Высадила Петю с его чемоданом и поехала в храм к игумену, у которого обычно исповедовалась. Но проходивший мимо совсем молоденький иеромонах сказал, что он уехал на несколько дней, и тогда я попросила его дать мне совет. Мы сели на скамеечку в храме. Я начала рассказывать, опуская подробности и тут же чувствуя, что слова становятся как-то не так, выходит какой-то идиотизм, в глазах юного батюшки светится полное недоумение и что надо именно что начинать с архиерея. Как только он услышал слово «архиерей», тут же благожелательно кивнул и приосанился. Рассказываю, а все равно у меня получается какой-то «анамнез»: ну, подарили мне собаку – между прочим, далеко не все священнослужители, мягко говоря, в восторге от того, что собаку впускают в дом: она считается нечистым животным, и многие полагают, что после нее вообще надо освящать жилище, – а я не смогла ее держать у себя по обстоятельствам моей жизни, отдала – выхоленную и здоровенькую – моему собственному сыну, которому как раз такая собачка и нужна, а теперь плачу по ней как по собственной дочери и матери одновременно: ты чего голову священнику морочишь, дурью маешься, делать тебе нечего! Тут люди с настоящими трагедиями к нему идут – со смертями близких, с болезнями, с разводами, а ты что!
– Вы не знаете, почему я так страдаю? – уже плача спросила я. – Ну, может быть, я тем самым отвергла… любовь?
– Да, – серьезно ответил иеромонах. – Вы отвергли любовь. Вам ведь кто ее подарил? Епископ!
– Архи, – зачем-то поправила его я, – архиепископ.
– Тем более. Архиепископ ничего так просто никому не дарит.
– А я очень хорошо понимаю, почему ты так тоскуешь, – сказала моя подруга Анна. – Я тоже так металась и сокрушалась, когда мимо живой еще, раздавленной собаки проехала и не остановилась, не подобрала ее. Торопилась куда-то, потом она была вся в крови, и я подумала, что мне все сиденье измажет. И уехала. А потом, часа уже через два, до меня дошло. И так мне скверно стало, так тошно, я просто места себе не находила. Села – уже ночью – за руль, поехала туда, где она лежала, но там уже ничего не было. Так что я очень хорошо тебя понимаю.

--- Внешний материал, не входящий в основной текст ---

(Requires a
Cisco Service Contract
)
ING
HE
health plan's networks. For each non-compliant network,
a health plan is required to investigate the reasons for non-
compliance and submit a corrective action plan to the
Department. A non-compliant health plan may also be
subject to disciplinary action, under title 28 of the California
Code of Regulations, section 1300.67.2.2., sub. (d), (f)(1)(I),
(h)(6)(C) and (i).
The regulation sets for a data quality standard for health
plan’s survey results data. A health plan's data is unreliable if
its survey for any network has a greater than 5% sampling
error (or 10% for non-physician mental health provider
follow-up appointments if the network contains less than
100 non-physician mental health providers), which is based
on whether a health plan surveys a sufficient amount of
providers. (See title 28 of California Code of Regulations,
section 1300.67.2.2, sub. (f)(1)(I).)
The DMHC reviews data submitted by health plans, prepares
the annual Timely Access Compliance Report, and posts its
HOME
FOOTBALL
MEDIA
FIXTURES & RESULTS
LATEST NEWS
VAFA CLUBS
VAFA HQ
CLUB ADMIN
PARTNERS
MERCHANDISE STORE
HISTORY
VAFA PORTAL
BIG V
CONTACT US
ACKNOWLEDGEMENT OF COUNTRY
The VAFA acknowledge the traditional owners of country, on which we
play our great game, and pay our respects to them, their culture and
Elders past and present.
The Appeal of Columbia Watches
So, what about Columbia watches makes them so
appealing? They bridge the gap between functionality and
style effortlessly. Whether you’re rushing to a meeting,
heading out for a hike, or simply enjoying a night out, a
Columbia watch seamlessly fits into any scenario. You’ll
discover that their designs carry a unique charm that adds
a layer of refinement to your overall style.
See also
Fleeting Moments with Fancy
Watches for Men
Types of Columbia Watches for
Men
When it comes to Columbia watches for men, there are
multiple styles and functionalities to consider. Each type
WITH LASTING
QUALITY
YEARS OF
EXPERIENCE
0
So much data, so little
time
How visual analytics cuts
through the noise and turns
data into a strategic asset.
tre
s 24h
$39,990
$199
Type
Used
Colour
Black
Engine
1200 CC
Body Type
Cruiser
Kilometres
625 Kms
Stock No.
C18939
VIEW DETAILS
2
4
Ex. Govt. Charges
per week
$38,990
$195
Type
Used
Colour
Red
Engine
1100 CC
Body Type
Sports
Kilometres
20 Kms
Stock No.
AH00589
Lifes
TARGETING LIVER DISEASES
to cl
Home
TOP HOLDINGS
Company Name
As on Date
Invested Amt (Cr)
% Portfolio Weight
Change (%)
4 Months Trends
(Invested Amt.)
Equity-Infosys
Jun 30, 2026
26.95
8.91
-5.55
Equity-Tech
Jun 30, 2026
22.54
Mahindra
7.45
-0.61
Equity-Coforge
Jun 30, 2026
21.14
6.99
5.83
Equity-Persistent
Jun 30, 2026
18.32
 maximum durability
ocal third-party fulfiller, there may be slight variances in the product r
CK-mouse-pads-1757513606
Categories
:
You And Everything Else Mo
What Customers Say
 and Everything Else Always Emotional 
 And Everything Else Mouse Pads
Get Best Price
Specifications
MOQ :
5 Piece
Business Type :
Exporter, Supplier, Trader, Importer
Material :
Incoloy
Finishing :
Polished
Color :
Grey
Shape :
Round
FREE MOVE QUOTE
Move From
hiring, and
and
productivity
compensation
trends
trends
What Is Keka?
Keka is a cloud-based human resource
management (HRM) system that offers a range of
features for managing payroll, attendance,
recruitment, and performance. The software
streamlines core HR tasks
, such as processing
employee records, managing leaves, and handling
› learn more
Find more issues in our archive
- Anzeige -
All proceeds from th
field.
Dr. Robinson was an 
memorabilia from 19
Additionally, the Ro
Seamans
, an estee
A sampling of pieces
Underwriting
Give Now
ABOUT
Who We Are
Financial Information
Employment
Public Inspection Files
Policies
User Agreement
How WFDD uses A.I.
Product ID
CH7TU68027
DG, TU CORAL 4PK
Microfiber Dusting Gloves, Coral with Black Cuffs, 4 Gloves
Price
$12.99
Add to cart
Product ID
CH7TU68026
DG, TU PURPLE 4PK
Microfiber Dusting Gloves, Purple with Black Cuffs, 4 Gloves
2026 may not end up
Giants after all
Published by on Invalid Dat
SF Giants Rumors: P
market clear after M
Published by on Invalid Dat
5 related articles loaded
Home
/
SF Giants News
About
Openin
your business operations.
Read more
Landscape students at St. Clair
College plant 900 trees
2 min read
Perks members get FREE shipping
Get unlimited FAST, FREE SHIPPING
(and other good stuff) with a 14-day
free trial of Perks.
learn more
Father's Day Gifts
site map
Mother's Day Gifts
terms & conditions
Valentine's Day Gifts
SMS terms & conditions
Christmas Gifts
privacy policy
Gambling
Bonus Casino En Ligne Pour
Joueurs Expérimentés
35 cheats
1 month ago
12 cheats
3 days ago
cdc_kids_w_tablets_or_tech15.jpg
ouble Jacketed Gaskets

– Но я не понимаю. У меня ведь много людей близких умерло. И я по многим из них так не убивалась, как по этой живой и благополучной собачке. Что это? Может, просто у меня какая-то беда сейчас творится, а я об этом не знаю, но душа моя это уже чувствует. Чувствует, но не понимает, что за беда. И вот она просто нашла подходящий образ для этой скорби, имя ей нашла – Тутти.
– Может быть, – вздохнула Анна. – Но только что за беда? А может, ты тайно любишь кого-то, тоскуешь и не можешь себе признаться, так прямо по имени и назвать, и потому облекаешь тайну эту в символ – Тутти?
Ну вот: Тутти – это еще и «тайная любовь».
25
Боже мой! Действительно, сколько людей я хоронила, сколько умерло, порой с запозданием посылая вести о своей смерти и повергая меня в какое-то отсроченное страдание. А ведь это, кажется, и есть невроз? Ну да, «отложенное страдание» – невроз и есть.
Какие странные эти подспудные сюжеты жизни, протекающие с разной скоростью, – одни движутся еле-еле, другие стремительно разворачиваются, сталкиваются, пересекаются, обгоняют и настигают, когда уже вроде бы все позади… Что-то по поверхности скользит, а что-то в глубинах проистекает. Давнее, прожитое машинально, наспех, но в этих глубинах не перемолотое, не переваренное, вдруг просыпается, сгущается, уплотняется, ворочается под спудом болезненно да как встанет, как поднимется ниоткуда, словно в фильме ужасов, в полный рост. Дядька Черномор такой из темных вод, а с ним – все тридцать три богатыря. В принципе, можно жизнь свою с любого ее сюжета начать разматывать, с любой из ее подземных рек обозревать: все равно в каких-то точках все начнет переплетаться со всем.